La sua durezza si riferisce esclusivamente alla quantità di sali di calcio e magnesio che contiene. Come abbiamo detto, ciò è dovuto alla composizione del suolo da cui proviene l’acqua in origine. 

Si definisce acqua dolce o molto dolce quando il contenuto di sali di calcio e magnesio è inferiore a una CE o elettroconduttività di 0,4 millisiemens x cm2. 

Al contrario, un’acqua dura o molto dura ha una grande quantità di sali di calcio e magnesio, sopra 0,4 mS / cm2. 

Ad esempio per un’acqua dolce possiamo aggiungere fertilizzanti e aumentare la CE, ma non la sua durezza.

Sia il calcio che il magnesio sono due nutrienti essenziali per lo sviluppo delle piante. Dopo l’azoto, il fosforo e il potassio, noti come macronutrienti, sono i due elementi che le piante richiedono in quantità maggiori. 

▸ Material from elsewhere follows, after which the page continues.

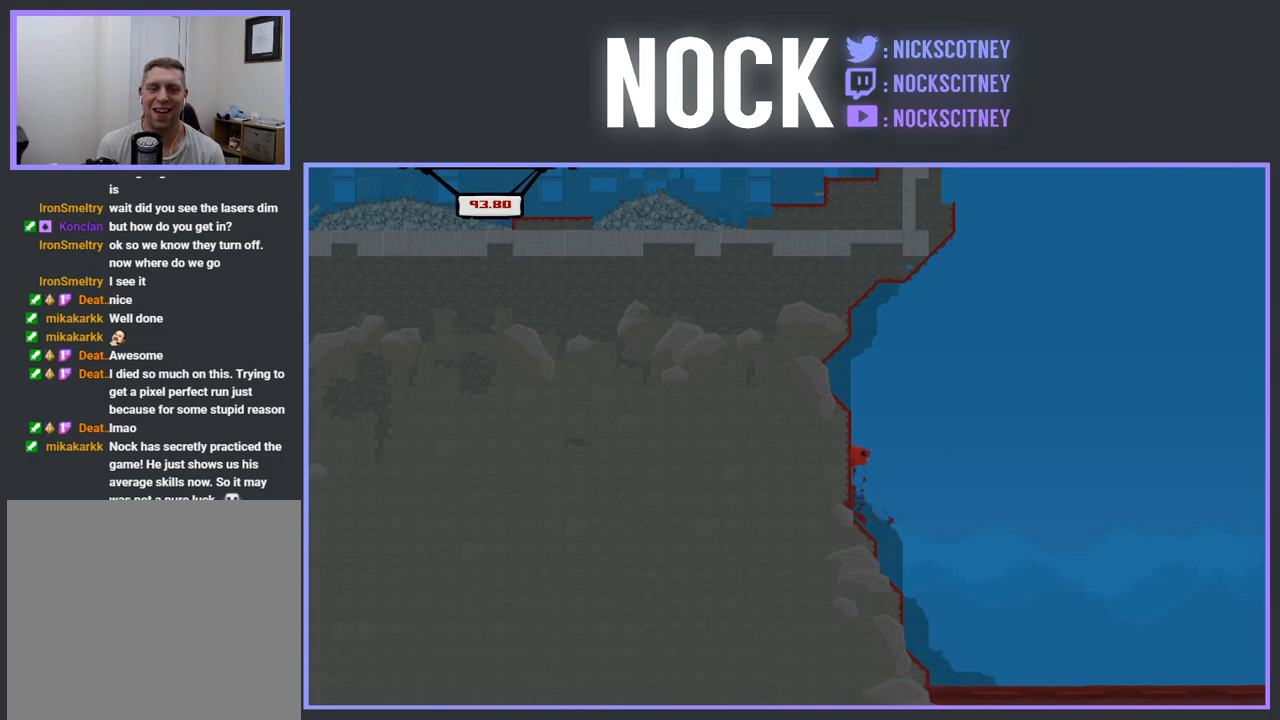
{"buttons": [], "events": [[50, "DPAD_LEFT", "up"], [117, "DPAD_LEFT", "down"], [250, "CROSS", "up"], [317, "DPAD_LEFT", "up"], [383, "R2", "up"]]}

Ma come abbiamo visto ci sono enormi variazioni possibili a seconda dell’acqua, e così i produttori di fertilizzanti di solito non includono le quantità richieste nelle loro formulazioni. Se introducessero questo concetto dovrebbero costringere il coltivatore a usare una base d’acqua con una certa durezza. Ma, seppur sia facile recuperare una carenza di Ca e Mg, diviene più complicato correggerne un eccesso.

COSA FARE SE AVETE UN ACQUA DOLCE

Questo è il miglior scenario possibile per un coltivatore. L’opzione è usare mononutrienti che includono ciascuno di essi, o un supplemento che include entrambi. 

Idealmente il meglio è aggiungere tre volte più calcio del magnesio fino a raggiungere una EC di 0,4 per ogni irrigazione. 

Quando vengono utilizzati fertilizzanti disciolti, ugualmente una volta raggiunto un EC di 0.4 aggiungeremo le dosi corrispondenti di fertilizzanti.

COSA FARE SE AVETE UN’ACQUA DURA

Questo tipo di acqua di solito porta molti problemi ai coltivatori. 

Le quantità di calcio, specialmente molto alte, causano principalmente blocchi alle radici a causa dell’accumulo di sali. 

La soluzione è ridurre questa durezza aggiungendo all’acqua dura del “componente dolce”. Potrebbe essere utilizzata qualsiasi osmosi, mineralizzazione distillata o debole. 

Quando riusciremo a ridurre la sua durezza a un EC di massimo 0,4, avremo un liquido perfetto per la coltivazione.